Enough of this and back to the Dead, although those Midlake albums I just acquired look very enticing.

Note the weirdness of the elusive Mr Muir as he flails and bangs his way to musical oblivion on the first two tracks.

Possibilities aren’t always what they seem…

With a head full of Dead I wandered the wastelands. Lost in a fog of Dark Stars and Sugar Magnolia hoping to discover the truth. Baffled by the twisted country songs and blues shouting and the disco fever of bad cocaine fueled choices.

What to do other than ground yourself in something different.

Trying to regulate myself in the vinyl section of the thrift store searching for the antidote to Jerry’s noodling. Desperate for something that was not based in the ideals of the outlaw west. Fearing what may turn up and there it was.go

The ultimate super session album. Stomo Yamashta, Steve Winwood, Michael Shrieve, Klaus Schulze and Al Di Meola. A space rock, blues jazz electronic odyssey to the heart of the divisions between fantasy and reality. Percussion and electronics messing with your mind and then the bass of Rosko Gee holding it all together with Steve’s soulful vocals. It shouldn’t work but it does.
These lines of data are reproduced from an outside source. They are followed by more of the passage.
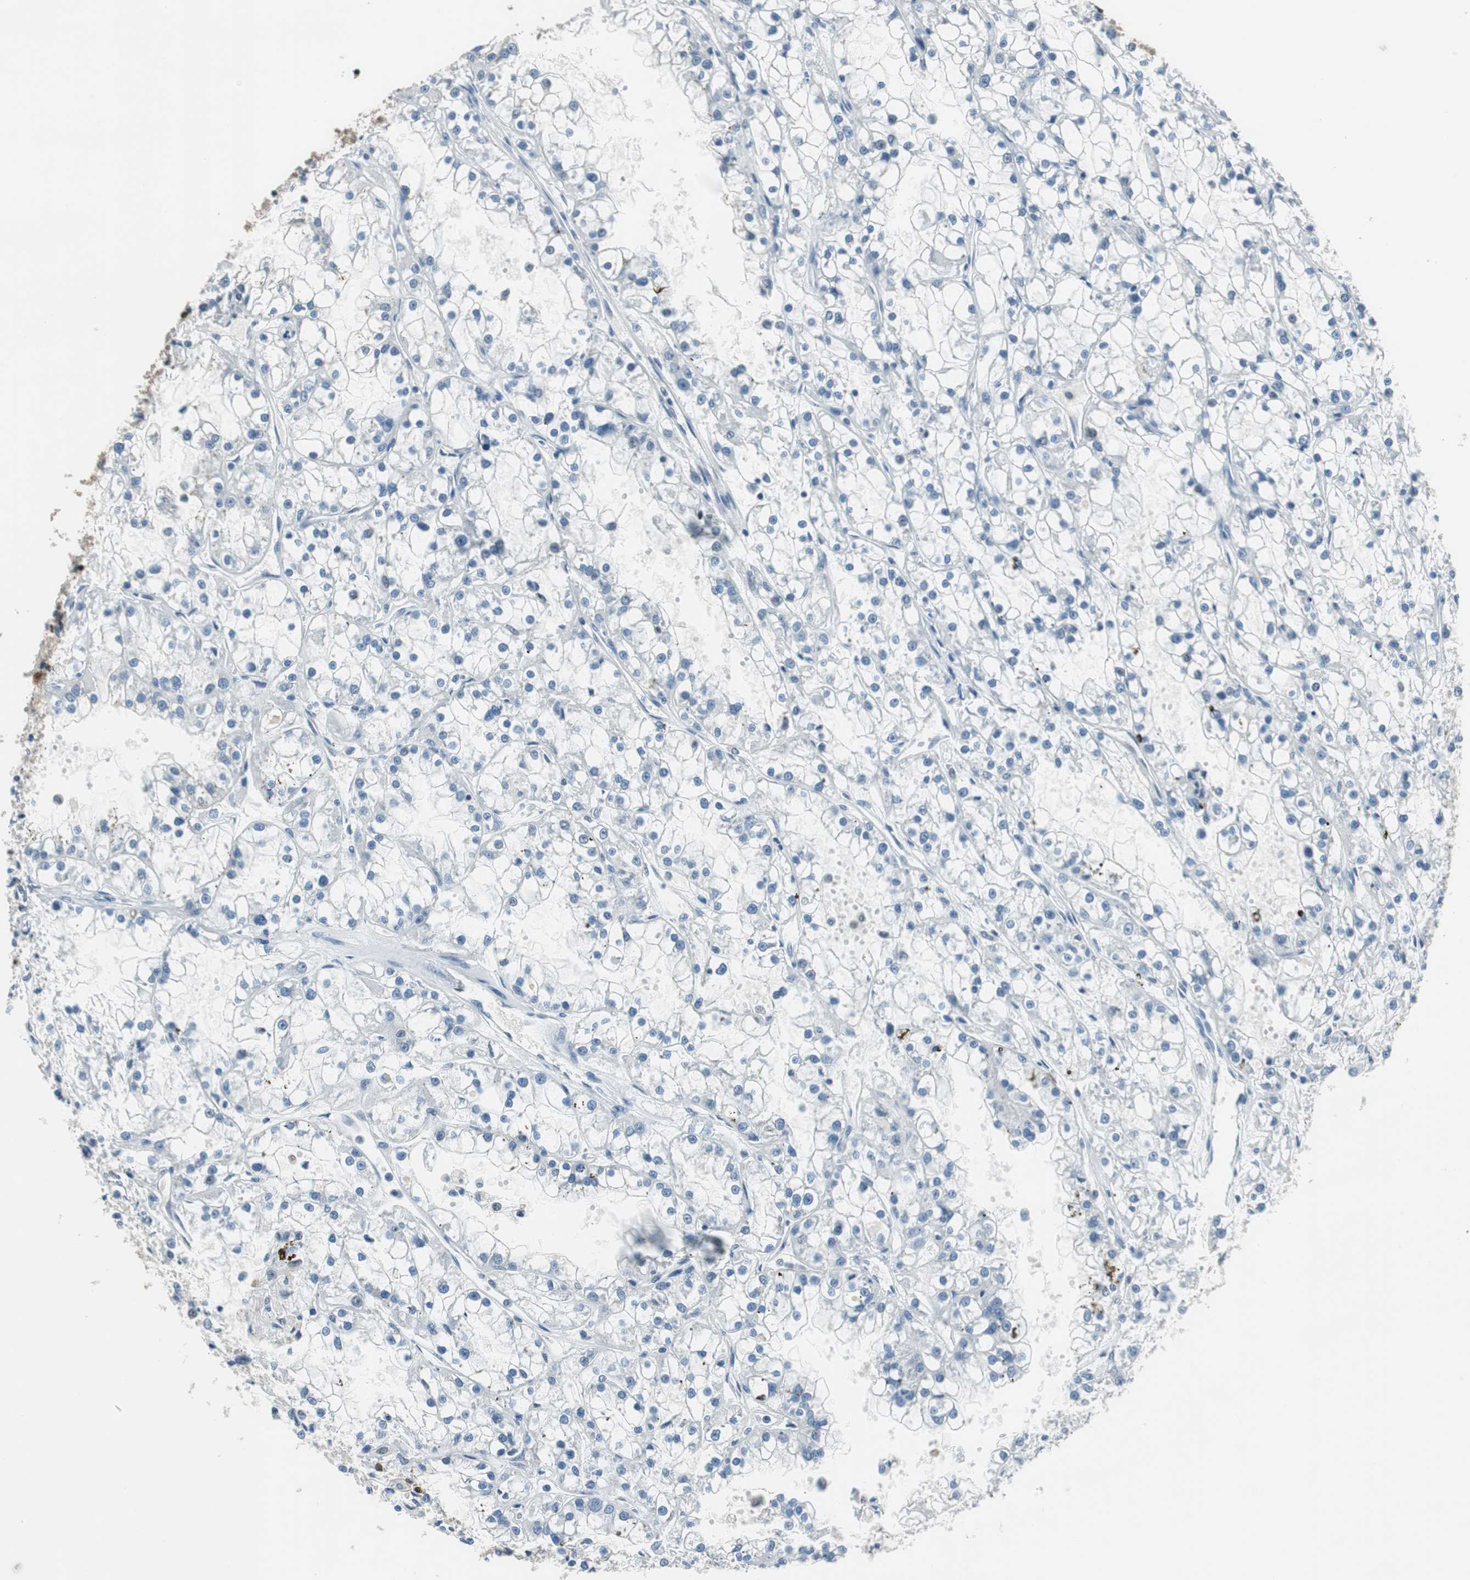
{"staining": {"intensity": "negative", "quantity": "none", "location": "none"}, "tissue": "renal cancer", "cell_type": "Tumor cells", "image_type": "cancer", "snomed": [{"axis": "morphology", "description": "Adenocarcinoma, NOS"}, {"axis": "topography", "description": "Kidney"}], "caption": "Protein analysis of renal adenocarcinoma shows no significant positivity in tumor cells. (DAB (3,3'-diaminobenzidine) immunohistochemistry (IHC) with hematoxylin counter stain).", "gene": "MAFB", "patient": {"sex": "female", "age": 52}}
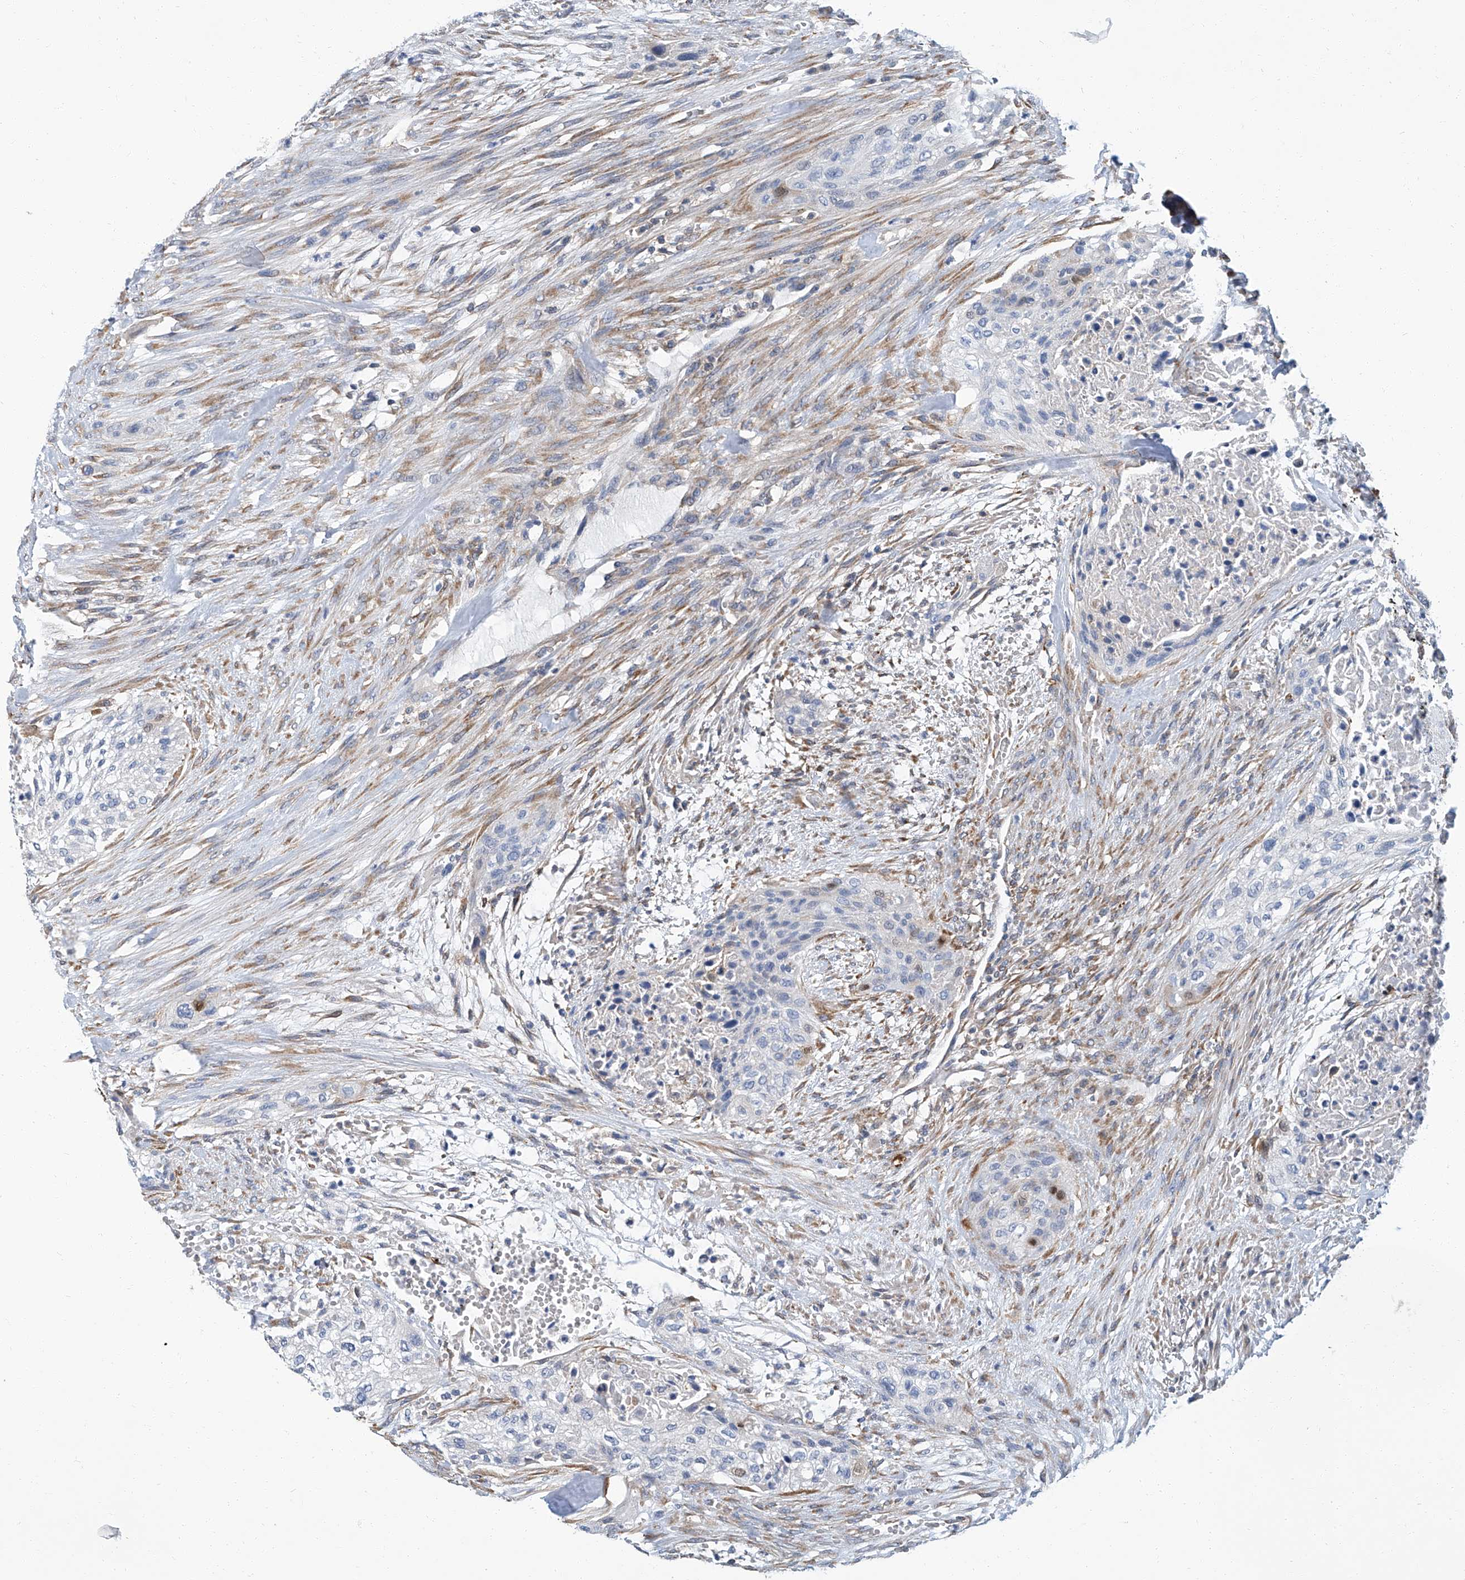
{"staining": {"intensity": "negative", "quantity": "none", "location": "none"}, "tissue": "urothelial cancer", "cell_type": "Tumor cells", "image_type": "cancer", "snomed": [{"axis": "morphology", "description": "Urothelial carcinoma, High grade"}, {"axis": "topography", "description": "Urinary bladder"}], "caption": "DAB (3,3'-diaminobenzidine) immunohistochemical staining of urothelial cancer demonstrates no significant positivity in tumor cells. (DAB (3,3'-diaminobenzidine) immunohistochemistry (IHC), high magnification).", "gene": "PSMB10", "patient": {"sex": "male", "age": 35}}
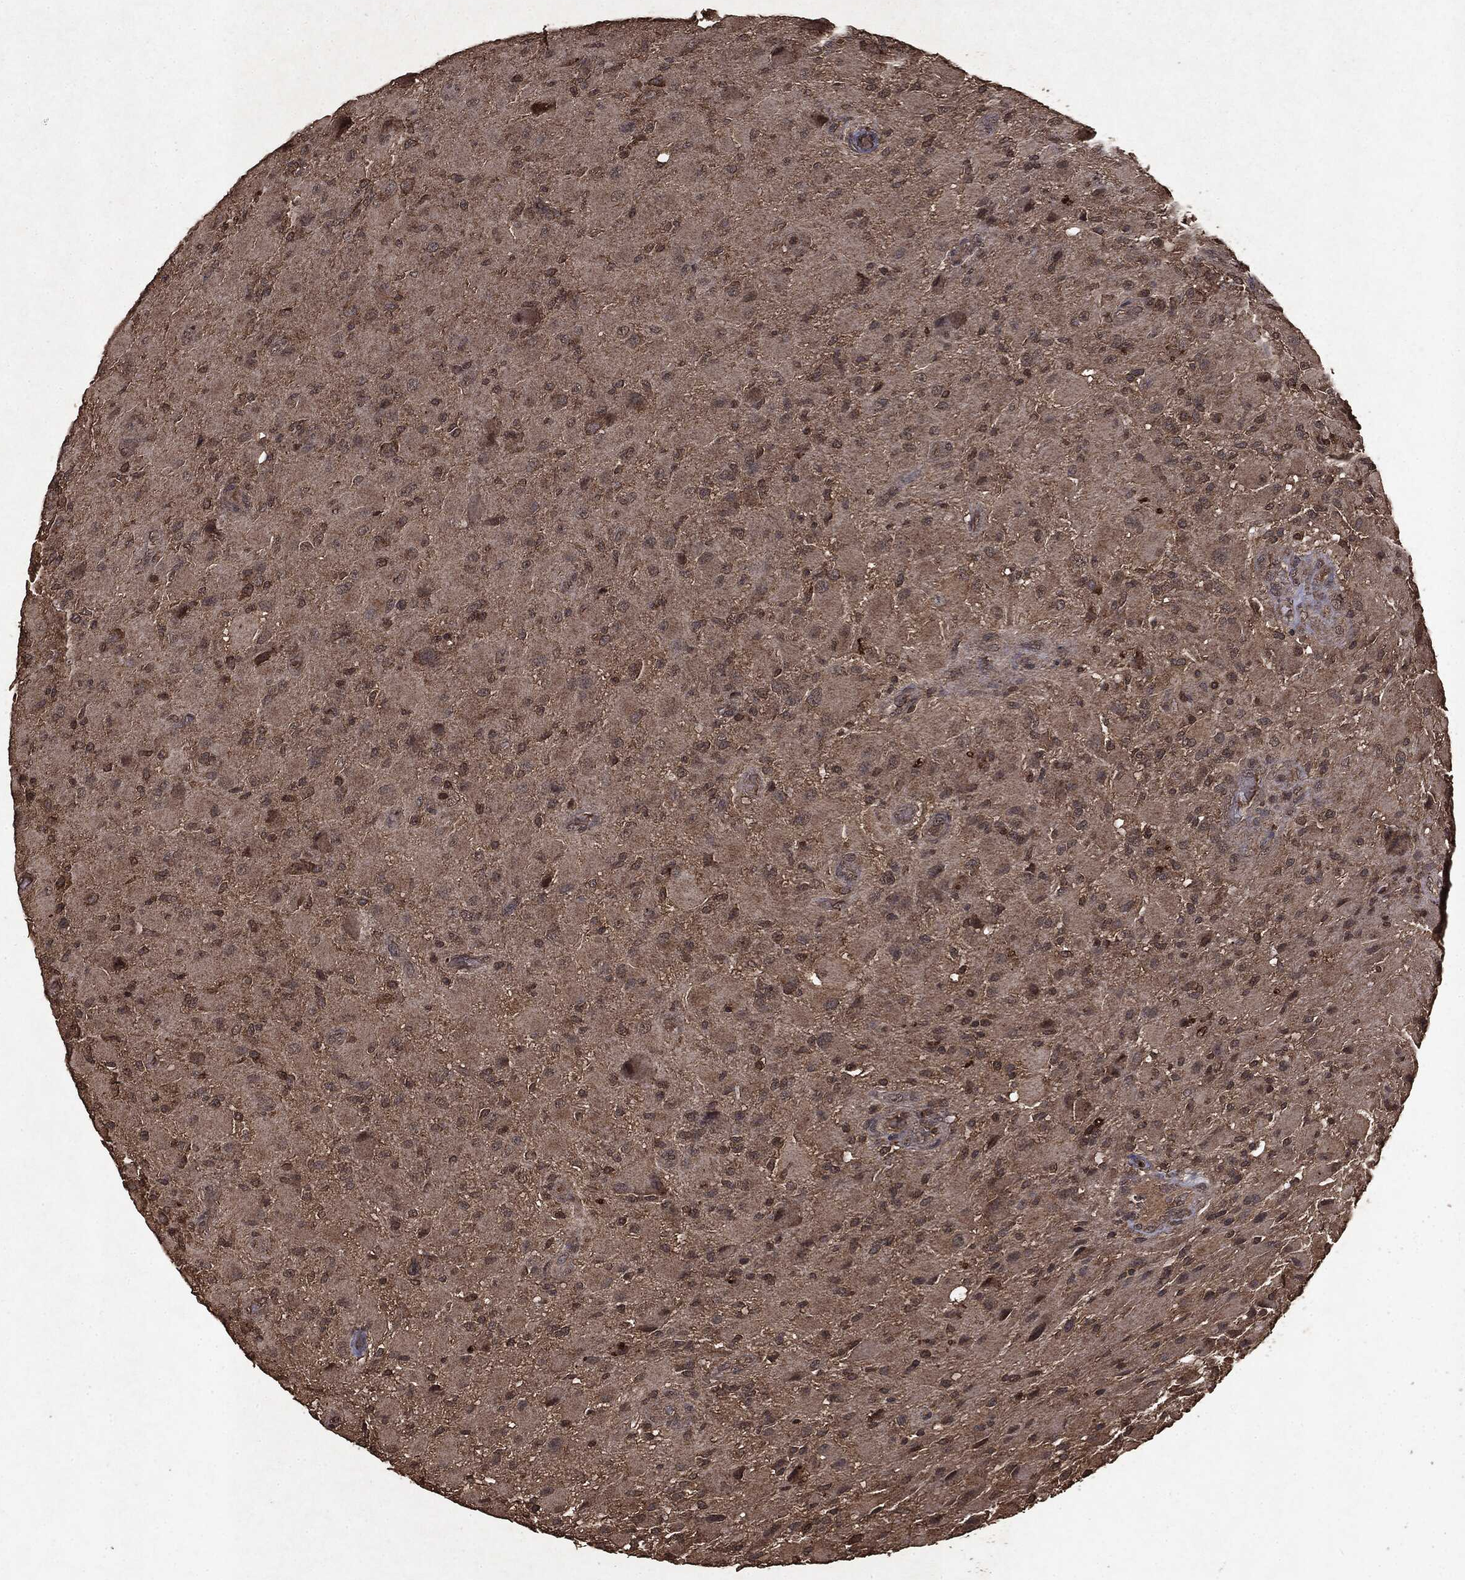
{"staining": {"intensity": "weak", "quantity": "25%-75%", "location": "cytoplasmic/membranous"}, "tissue": "glioma", "cell_type": "Tumor cells", "image_type": "cancer", "snomed": [{"axis": "morphology", "description": "Glioma, malignant, High grade"}, {"axis": "topography", "description": "Cerebral cortex"}], "caption": "Brown immunohistochemical staining in malignant high-grade glioma reveals weak cytoplasmic/membranous positivity in approximately 25%-75% of tumor cells.", "gene": "NME1", "patient": {"sex": "male", "age": 35}}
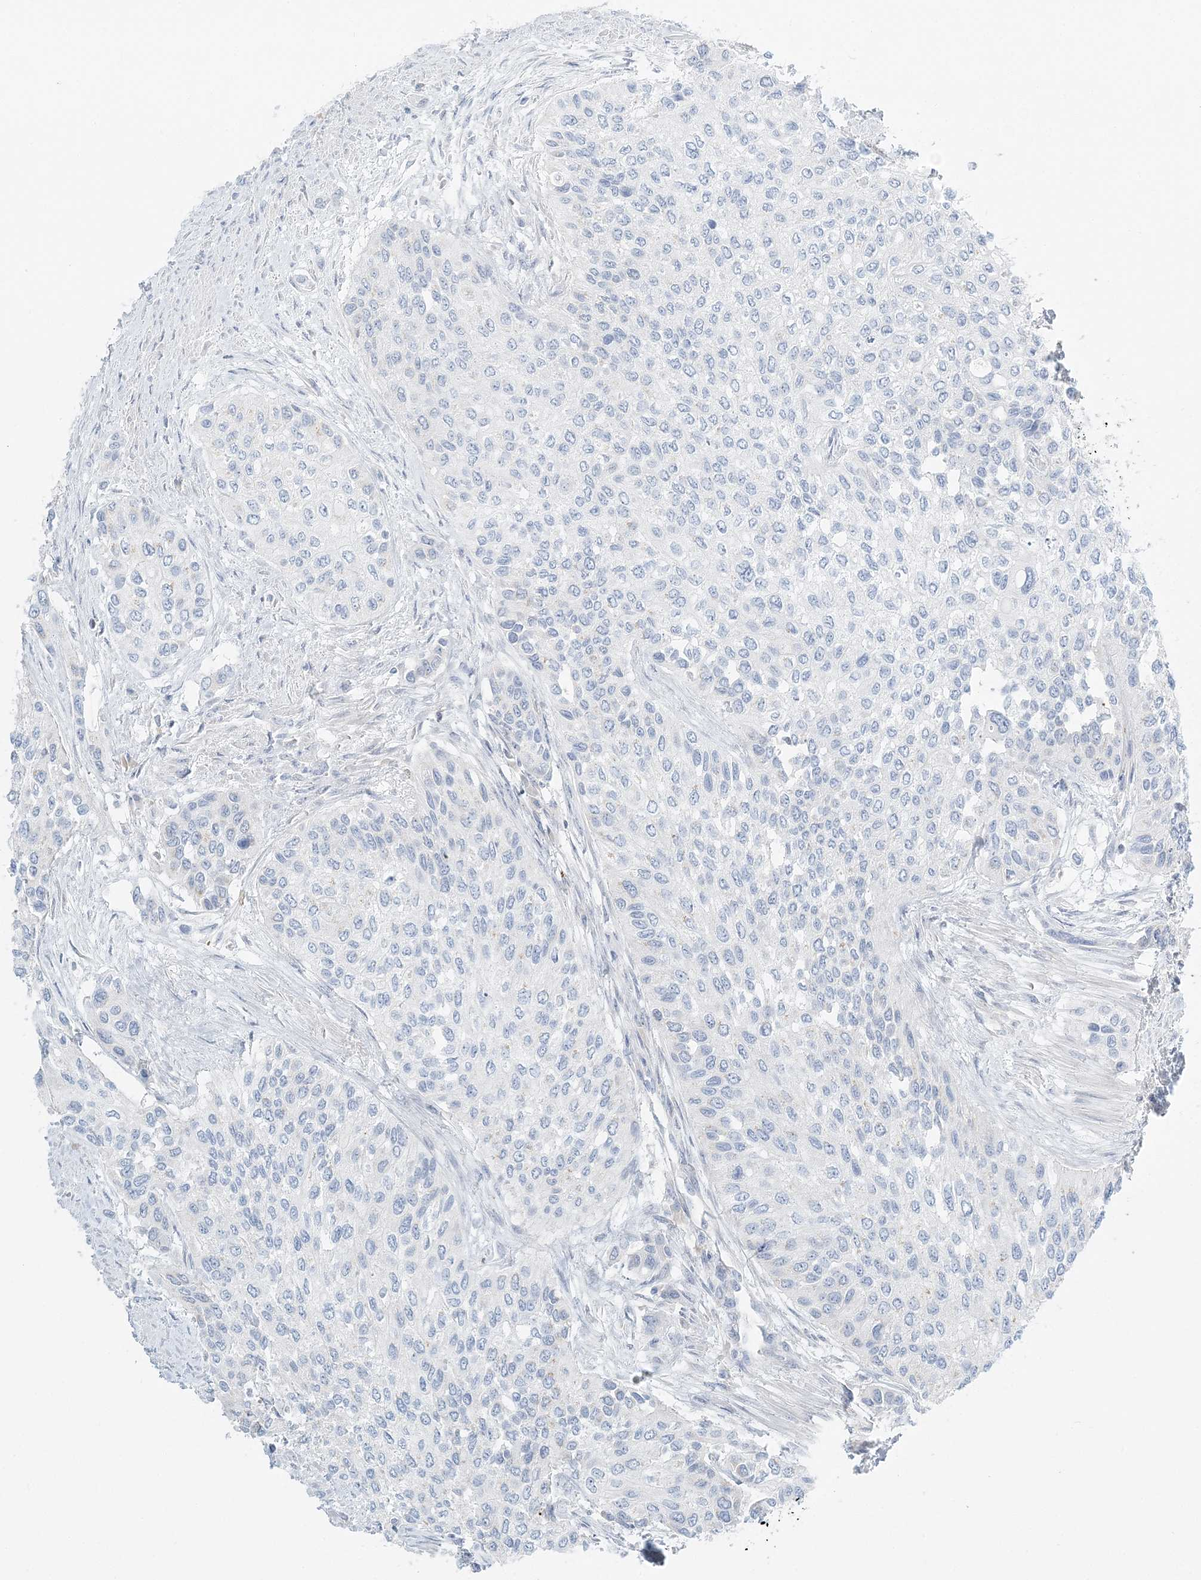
{"staining": {"intensity": "negative", "quantity": "none", "location": "none"}, "tissue": "urothelial cancer", "cell_type": "Tumor cells", "image_type": "cancer", "snomed": [{"axis": "morphology", "description": "Normal tissue, NOS"}, {"axis": "morphology", "description": "Urothelial carcinoma, High grade"}, {"axis": "topography", "description": "Vascular tissue"}, {"axis": "topography", "description": "Urinary bladder"}], "caption": "Immunohistochemistry of high-grade urothelial carcinoma displays no positivity in tumor cells.", "gene": "NAA11", "patient": {"sex": "female", "age": 56}}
Go is a work of genius that when you read the members of the project should really have no right in working. It is also the perfect way to shake of the dead it seems.

Year of the Dead part?

Grateful_Dead_-_Dick's_Picks_Volume_3Three shows this week in the Dick’s Picks series. Numbers 1,2 and 3. All was going well until I started with number 3. 5/22/77 at the Hollywood Sportatorium, this has to be a made up word. The horrors of disco Dead comes screaming out of my car speakers with Dancing In The Streets. This was in a pre-ironic hipster world so there is nothing humorous about this. It’s just plain awful to the point I had to stop listening. I am not ready for the Dead in ’77 and Jerry’s guitar tone is all wrong.

Scarred by this I retreated to my own space, a safe space and looked at Vol 1 of the Dick’s Picks series. Tampa Florida 1973 seemed like a good choice, so here we go. Lot’s of fun a nice track list, and they managed to wrestle Nobody’s Fault But Mine back from Zeppelin. The Dead are on form for this one, the bass is melodic and Jerry doesn’t ramble too much. Stella Blue is as great as it should be and the Weather Report Suite rocks along nicely.

Flushed with success on to Vol 2 In Ohio. This one leaves you feeling a little cheated as it is only half the show. Of course that may be a good thing. Dark Star is there with 24 minutes and I made it all the way so not too bad.

So my findings so far is that fear the later years, I am assured by my Deadhead friends that it is not all so scary out there. The utilitarian album covers are a little disappointing as the best part of the Dead at times is the artwork. I also realize that I am not really adding anything apart from tracking my own journey here. It is interesting to note that between shows while songs are the same they somehow have an intangible quality that manages to make them different. The kind of folksy amateur hour approach is also a lot of fun.